Work required » What is needed here is each entry reproduced exactly, without its pictures.
═══ Supplied records
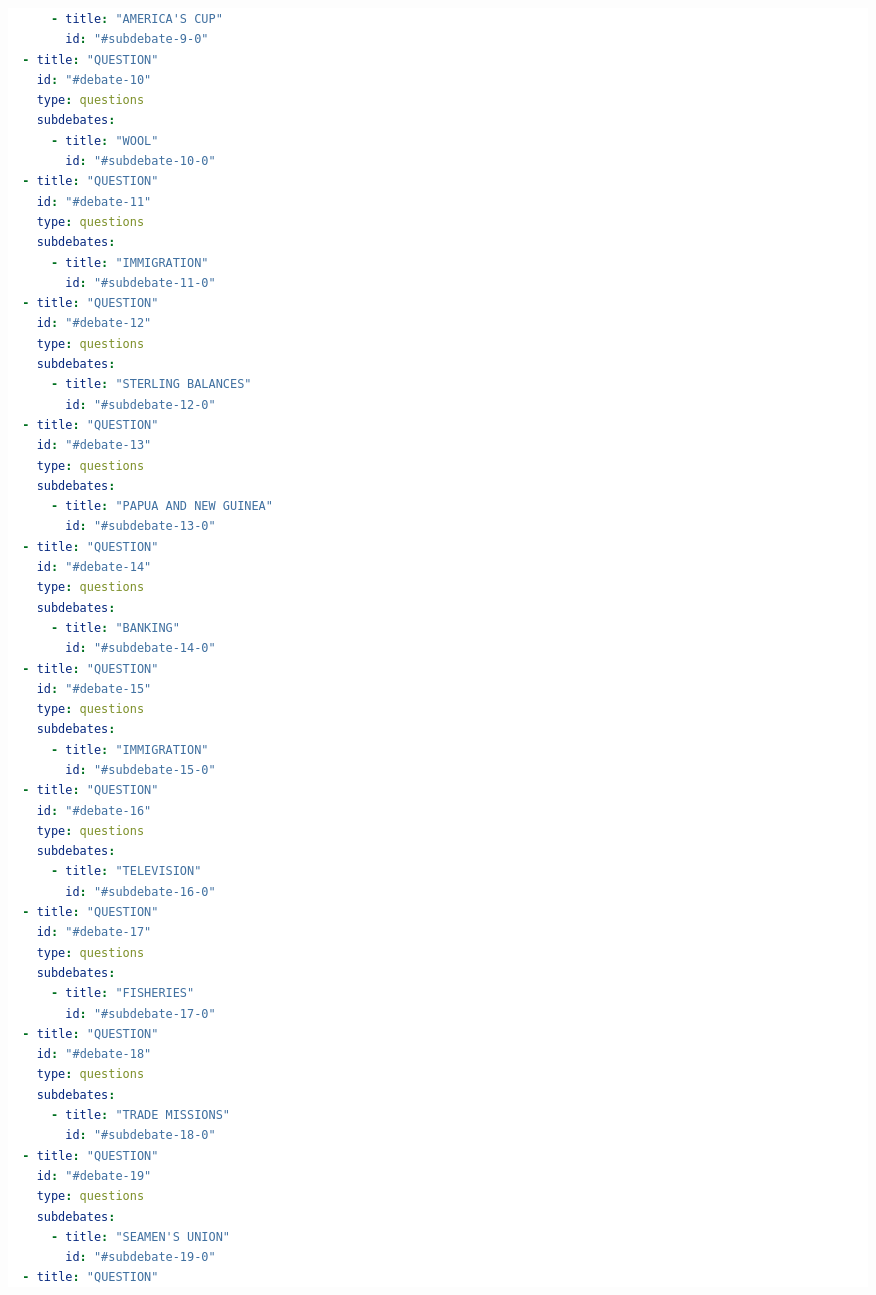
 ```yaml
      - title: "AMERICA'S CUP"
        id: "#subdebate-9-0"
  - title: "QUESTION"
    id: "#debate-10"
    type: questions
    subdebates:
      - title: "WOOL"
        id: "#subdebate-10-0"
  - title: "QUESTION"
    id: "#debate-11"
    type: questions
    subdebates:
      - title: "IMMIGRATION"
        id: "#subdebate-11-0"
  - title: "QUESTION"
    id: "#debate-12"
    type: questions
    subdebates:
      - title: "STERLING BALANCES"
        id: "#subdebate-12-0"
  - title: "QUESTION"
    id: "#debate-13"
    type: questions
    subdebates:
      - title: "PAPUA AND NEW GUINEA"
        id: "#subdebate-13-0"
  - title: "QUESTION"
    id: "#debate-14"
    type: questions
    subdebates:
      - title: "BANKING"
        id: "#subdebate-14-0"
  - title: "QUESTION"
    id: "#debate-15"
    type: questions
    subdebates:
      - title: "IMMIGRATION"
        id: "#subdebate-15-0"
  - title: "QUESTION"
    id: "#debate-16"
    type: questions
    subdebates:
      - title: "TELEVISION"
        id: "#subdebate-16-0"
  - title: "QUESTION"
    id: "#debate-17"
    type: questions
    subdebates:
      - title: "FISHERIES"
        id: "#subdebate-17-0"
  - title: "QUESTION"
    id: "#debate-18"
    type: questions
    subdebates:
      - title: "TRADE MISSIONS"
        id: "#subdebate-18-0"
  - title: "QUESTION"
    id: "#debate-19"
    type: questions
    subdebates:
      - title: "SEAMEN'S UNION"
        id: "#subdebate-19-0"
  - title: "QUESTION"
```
══════
Exercise response »
 ```yaml
      - title: "AMERICA'S CUP"
        id: "#subdebate-9-0"
  - title: "QUESTION"
    id: "#debate-10"
    type: questions
    subdebates:
      - title: "WOOL"
        id: "#subdebate-10-0"
  - title: "QUESTION"
    id: "#debate-11"
    type: questions
    subdebates:
      - title: "IMMIGRATION"
        id: "#subdebate-11-0"
  - title: "QUESTION"
    id: "#debate-12"
    type: questions
    subdebates:
      - title: "STERLING BALANCES"
        id: "#subdebate-12-0"
  - title: "QUESTION"
    id: "#debate-13"
    type: questions
    subdebates:
      - title: "PAPUA AND NEW GUINEA"
        id: "#subdebate-13-0"
  - title: "QUESTION"
    id: "#debate-14"
    type: questions
    subdebates:
      - title: "BANKING"
        id: "#subdebate-14-0"
  - title: "QUESTION"
    id: "#debate-15"
    type: questions
    subdebates:
      - title: "IMMIGRATION"
        id: "#subdebate-15-0"
  - title: "QUESTION"
    id: "#debate-16"
    type: questions
    subdebates:
      - title: "TELEVISION"
        id: "#subdebate-16-0"
  - title: "QUESTION"
    id: "#debate-17"
    type: questions
    subdebates:
      - title: "FISHERIES"
        id: "#subdebate-17-0"
  - title: "QUESTION"
    id: "#debate-18"
    type: questions
    subdebates:
      - title: "TRADE MISSIONS"
        id: "#subdebate-18-0"
  - title: "QUESTION"
    id: "#debate-19"
    type: questions
    subdebates:
      - title: "SEAMEN'S UNION"
        id: "#subdebate-19-0"
  - title: "QUESTION"
```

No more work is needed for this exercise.